Unusual B2B services also crop up among Intuit offerings, which include helping small businesses create and maintain websites, complete with shopping carts and an online community for entrepreneurs to exchange tips, the company spokesperson says.
Services that remain unusual now but could become more widespread include software to help ISOs comply with upcoming federal regulations, observers say.
Atlanta-based TermNet Merchant Services Inc., for example, is considering offering payroll services that also would help handle new rules requiring ISOs to report merchants’ transaction volumes to the Internal Revenue Service, says Tim Rogers, the ISO’s director of strategic development.
Unusual value-added services also are occupying the thoughts of Hernandez at First Capital
Payments. “We have a merchant who wants to sell rechargeable cell-phone minutes,” he says. “It came up in the morning meeting five or six months ago. So we’re going to find a [service] for him.”
The ISO tried about eight years ago to find a way to help merchants sell phone minutes but rejected the idea as impractical at the time, Hernandez says. Today’s circumstances make the effort seem more worthwhile, he adds.
Competition among ISOs is continuing to increase as the nation’s retailers suffer from the lingering effects of the economic downturn, observers say.

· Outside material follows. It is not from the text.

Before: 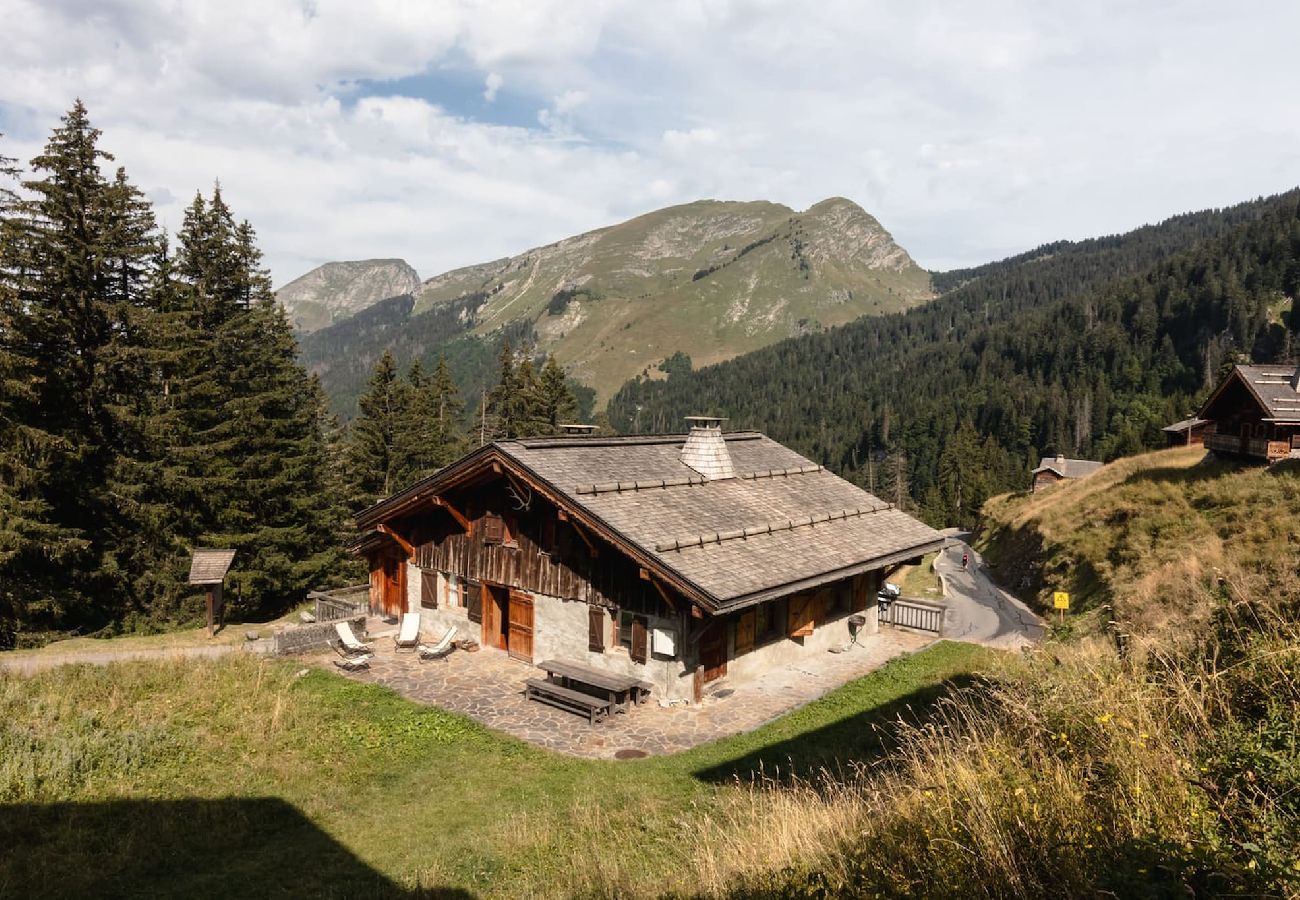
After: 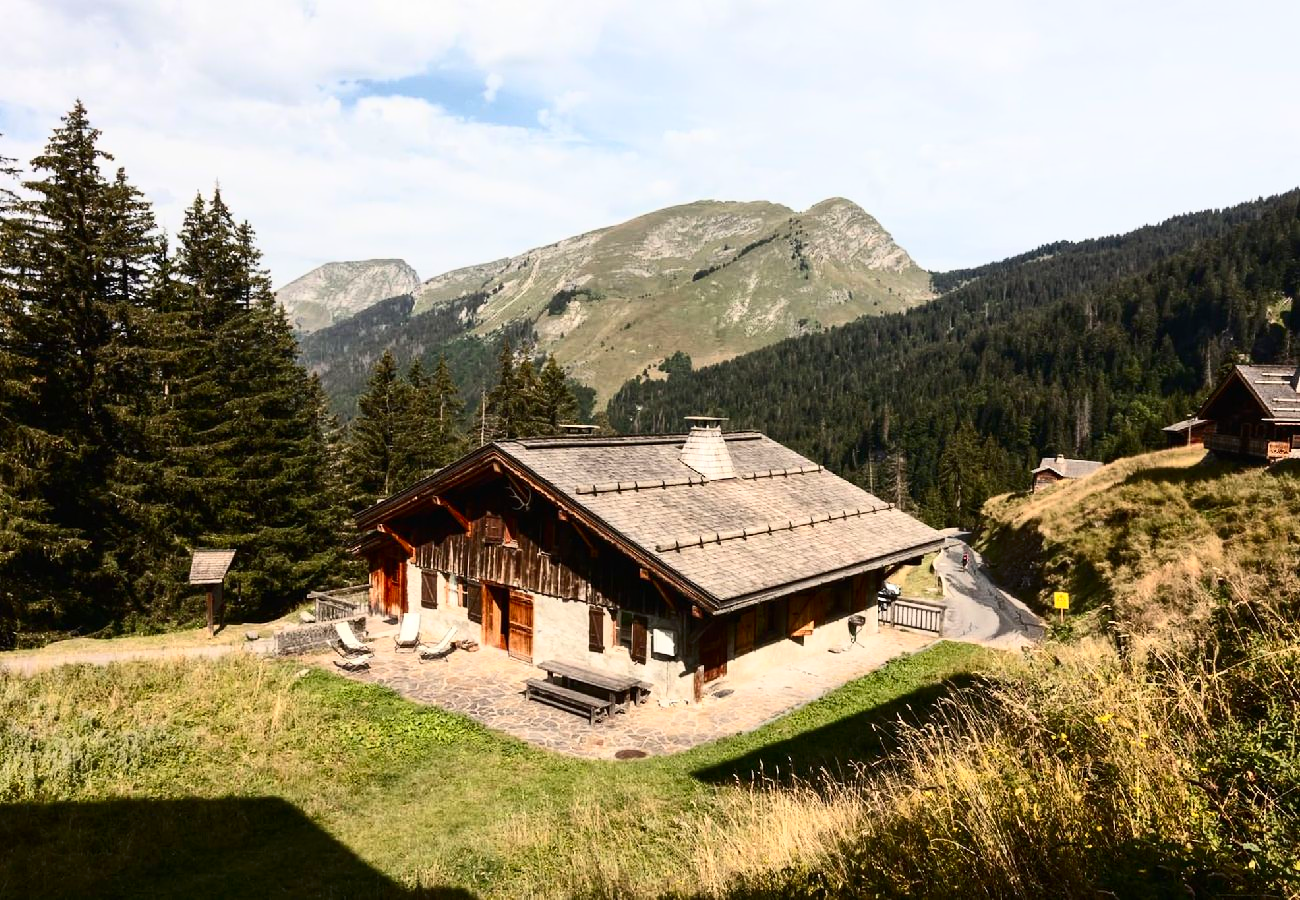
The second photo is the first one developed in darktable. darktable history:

More businesses have closed their doors than usual, while fewer entrepreneurs have launched businesses because of increased risk of failure and financial institutions’ reluctance to lend funds, they say.
Just the same, some ISOs resist the notion of
offering B2B services, often because they do not see themselves in that role, according to multiple sources, including Aite Group’s Moussa.
“Each ISO has a different strategy, and some choose to focus on payments because they don’t want to go into something else,” he says.
Some ISOs fear they will make a nuisance of themselves by repeatedly contacting merchants, thus giving the clients a reason to defect to another merchant acquirer, Moussa says. “My idea is if you are bringing a [service] that really helps the merchant, then you are not bothering the merchant.”
Approach the client with the idea of developing a strategy instead of selling a product, suggests International Merchant Services’ Smith. “Bundle up something that will give them a wow factor,” he
By offering that striking and relevant value-added business-to-business service, ISOs can set themselves apart from the competition and retain clients in a commodity-oriented marketplace.